Ultimato il protocollo giunge il tempo della distensione, con una partita di calcio a squadre
rigorosamente miste per non ledere lo spirito del gemellaggio col troppo agonismo, e una cena in
una palestra addobbata a ristorante per conoscersi meglio nell’atmosfera del convivio. Scopriamo
così che la cucina francese, per noi inconcepibile perché priva di pasta e olio, può riservare
piacevoli sorprese e insperati accostamenti; scopriamo di non avere in comune solo la fisionomia e
qualche fisima, ma pure affinità nel modo di stare insieme e nella gerarchia dei valori fondamentali.
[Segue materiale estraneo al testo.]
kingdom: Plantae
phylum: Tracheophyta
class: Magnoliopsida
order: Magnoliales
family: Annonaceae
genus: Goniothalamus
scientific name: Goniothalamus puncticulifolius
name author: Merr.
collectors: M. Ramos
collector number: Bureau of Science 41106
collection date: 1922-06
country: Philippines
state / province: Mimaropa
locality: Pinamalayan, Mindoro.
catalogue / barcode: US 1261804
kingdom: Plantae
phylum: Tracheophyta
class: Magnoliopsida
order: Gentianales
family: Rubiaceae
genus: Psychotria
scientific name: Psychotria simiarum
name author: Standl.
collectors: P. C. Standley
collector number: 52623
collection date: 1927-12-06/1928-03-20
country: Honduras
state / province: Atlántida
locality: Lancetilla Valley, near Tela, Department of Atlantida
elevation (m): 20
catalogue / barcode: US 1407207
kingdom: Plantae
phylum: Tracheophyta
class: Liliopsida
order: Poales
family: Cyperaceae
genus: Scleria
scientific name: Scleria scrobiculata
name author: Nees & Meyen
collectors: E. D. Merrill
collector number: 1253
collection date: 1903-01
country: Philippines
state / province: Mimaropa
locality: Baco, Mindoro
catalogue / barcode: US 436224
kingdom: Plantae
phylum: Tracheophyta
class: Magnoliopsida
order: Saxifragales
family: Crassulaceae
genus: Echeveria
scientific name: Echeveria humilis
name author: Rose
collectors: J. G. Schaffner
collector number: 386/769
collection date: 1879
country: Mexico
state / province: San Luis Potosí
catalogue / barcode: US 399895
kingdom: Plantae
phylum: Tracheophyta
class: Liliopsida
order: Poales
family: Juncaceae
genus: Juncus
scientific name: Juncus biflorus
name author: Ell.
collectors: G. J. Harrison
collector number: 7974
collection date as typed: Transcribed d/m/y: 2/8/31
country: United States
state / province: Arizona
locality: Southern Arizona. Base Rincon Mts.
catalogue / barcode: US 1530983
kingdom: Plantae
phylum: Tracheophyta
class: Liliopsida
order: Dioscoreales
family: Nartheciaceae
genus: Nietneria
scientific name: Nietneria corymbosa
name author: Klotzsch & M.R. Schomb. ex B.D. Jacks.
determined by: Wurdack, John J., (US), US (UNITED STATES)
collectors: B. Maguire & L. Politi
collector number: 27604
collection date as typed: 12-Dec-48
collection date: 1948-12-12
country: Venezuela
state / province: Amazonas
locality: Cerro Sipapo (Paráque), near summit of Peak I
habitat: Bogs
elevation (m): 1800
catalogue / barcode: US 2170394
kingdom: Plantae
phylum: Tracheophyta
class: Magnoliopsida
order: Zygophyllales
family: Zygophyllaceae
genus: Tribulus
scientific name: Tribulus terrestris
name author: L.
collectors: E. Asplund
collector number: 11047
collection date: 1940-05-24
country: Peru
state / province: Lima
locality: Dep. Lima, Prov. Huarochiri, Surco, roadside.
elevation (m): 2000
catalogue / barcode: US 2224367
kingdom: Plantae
Scopriamo che in questo Barnum che è l’Europa, al di là degli artifizi fittizi che sono i confini,
esiste una realtà di frontiera che è ben più ampia che può abbracciare in un filo ideale popoli in
apparenza distanti e a cui purtroppo guardiamo troppo spesso col sospetto dell’ubbia più che con la
necessaria curiosità per l’alterità.
La metà di noi parte il giorno seguente disertando la giornata dedicata al castello di Bas-en-Basset,
che si erge superbamente appollaiato su una vetta imponente, e che vanta una storia molto lunga,
dal 1100 d.c. circa. Alla fine resta il retrogusto di una forte esperienza, e l’urgenza di dover
rielaborare una serie complessa di stimoli ricevuti, oltre che, s’intende, la voglia smaniosa di un
enorme piatto di pasta e di un caffè come si deve; una cosa è però chiara sin da subito, e ci
accompagna fedele lungo il dispiegarsi del viaggio: Bas-en-Basset val bene un gemellaggio.